(Data to examine Opens)
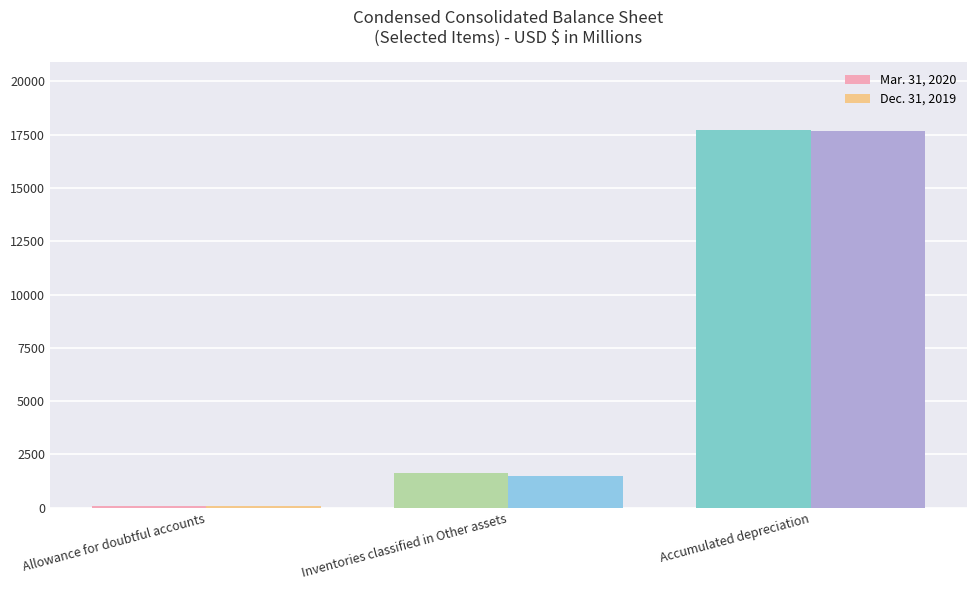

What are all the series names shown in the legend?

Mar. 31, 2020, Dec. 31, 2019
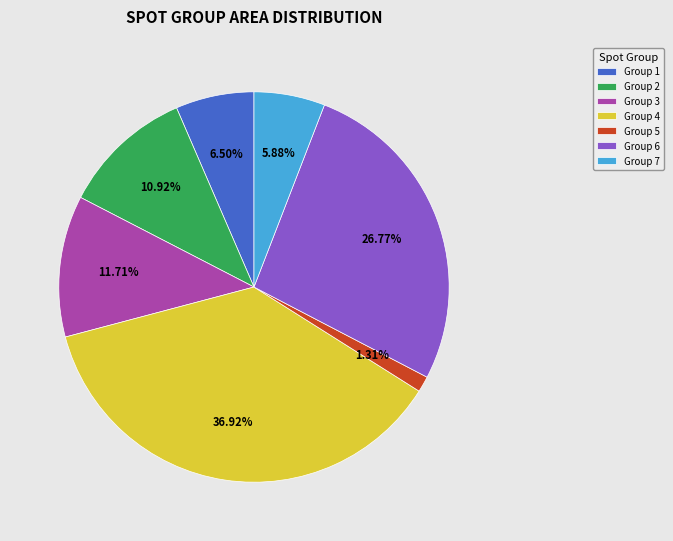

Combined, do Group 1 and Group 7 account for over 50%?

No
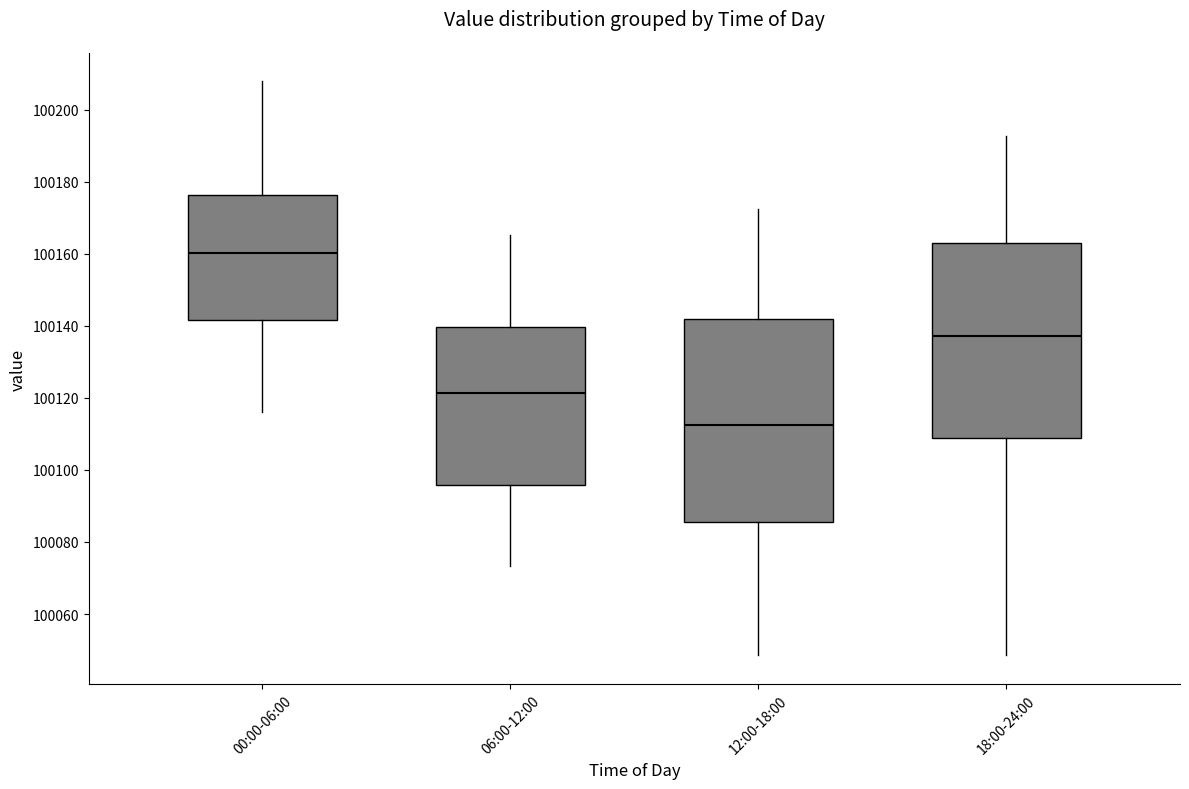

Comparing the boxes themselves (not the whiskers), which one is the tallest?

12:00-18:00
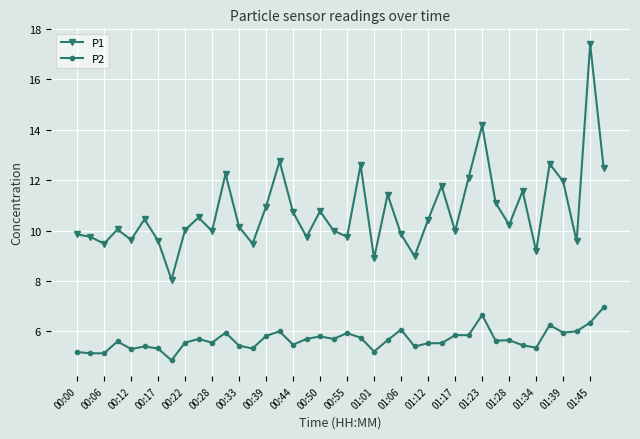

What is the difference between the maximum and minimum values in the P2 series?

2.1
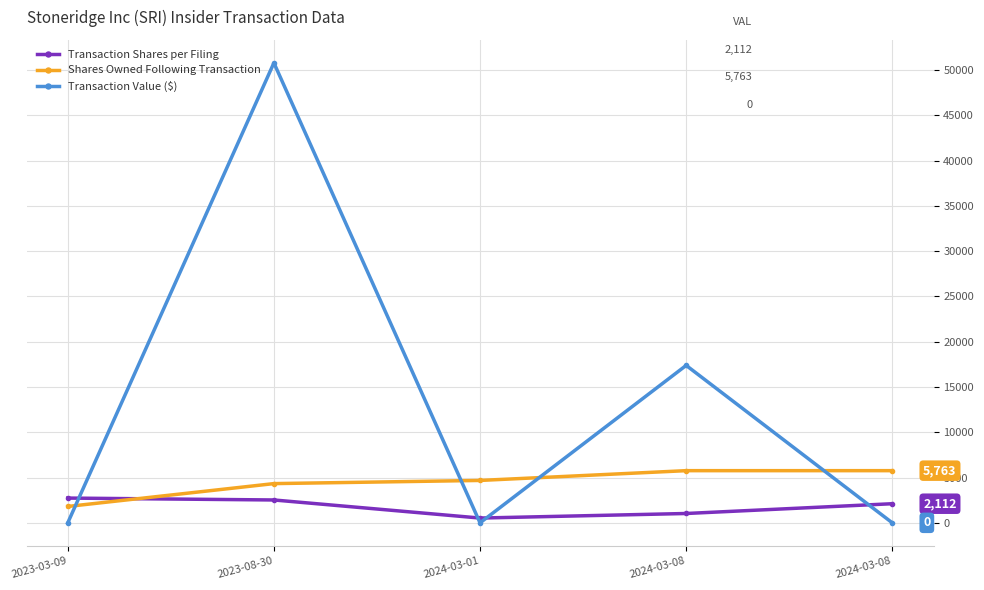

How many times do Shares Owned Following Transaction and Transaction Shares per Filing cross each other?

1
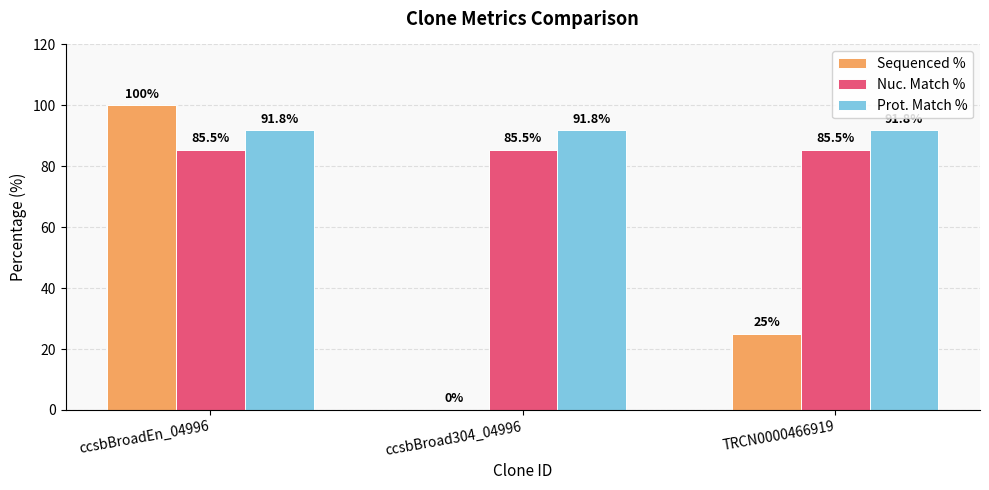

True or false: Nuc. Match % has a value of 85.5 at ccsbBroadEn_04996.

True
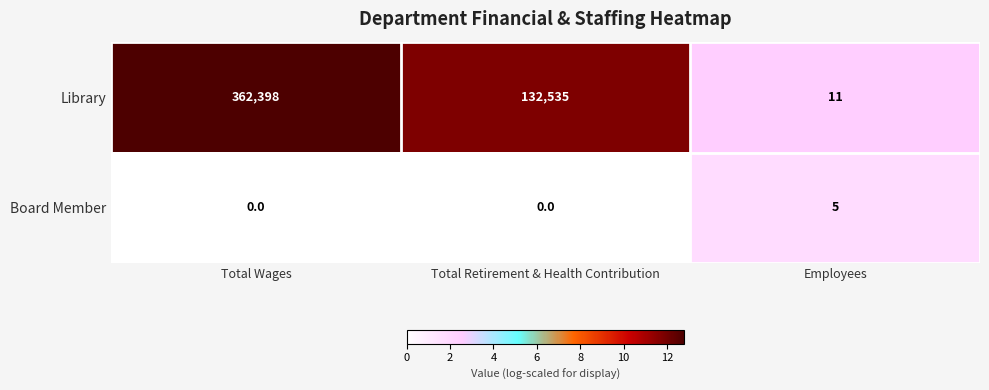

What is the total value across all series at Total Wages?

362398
(Data to examine Closes)
(Data to examine Opens)
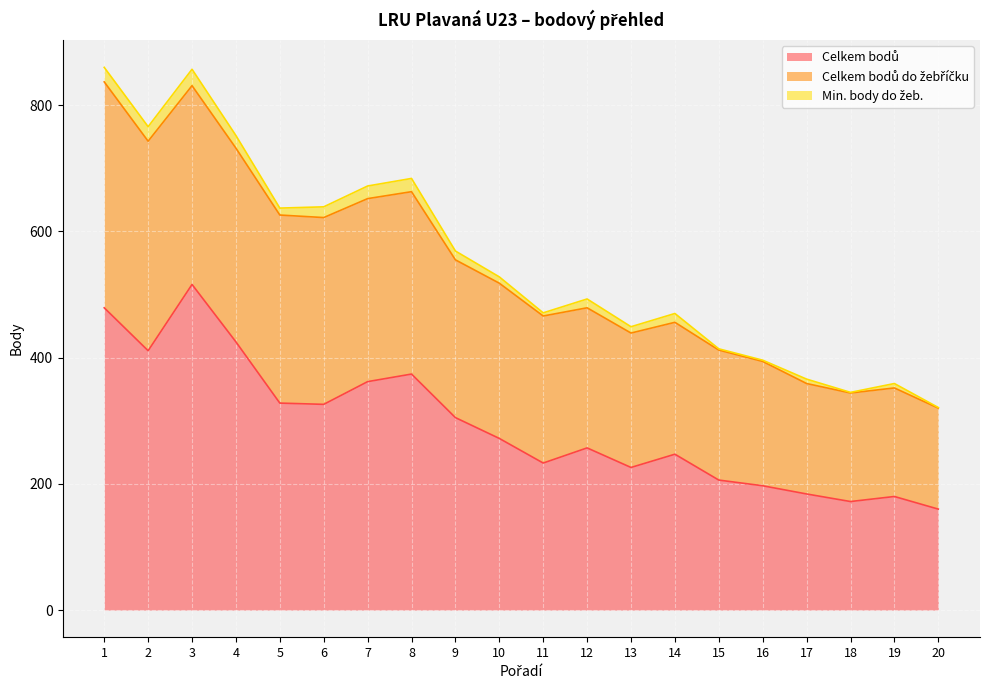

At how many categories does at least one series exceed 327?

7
(Data to examine Closes)
Activity:
Can you reproduce the rows verbatim, from the line containing "What is the difference" through the line containing "What is the total", with the picture lines left out?

Exercise output:
What is the difference between the maximum and minimum values in the P2 series?

2.1

How many times do Shares Owned Following Transaction and Transaction Shares per Filing cross each other?

1

True or false: Nuc. Match % has a value of 85.5 at ccsbBroadEn_04996.

True

What is the total value across all series at Total Wages?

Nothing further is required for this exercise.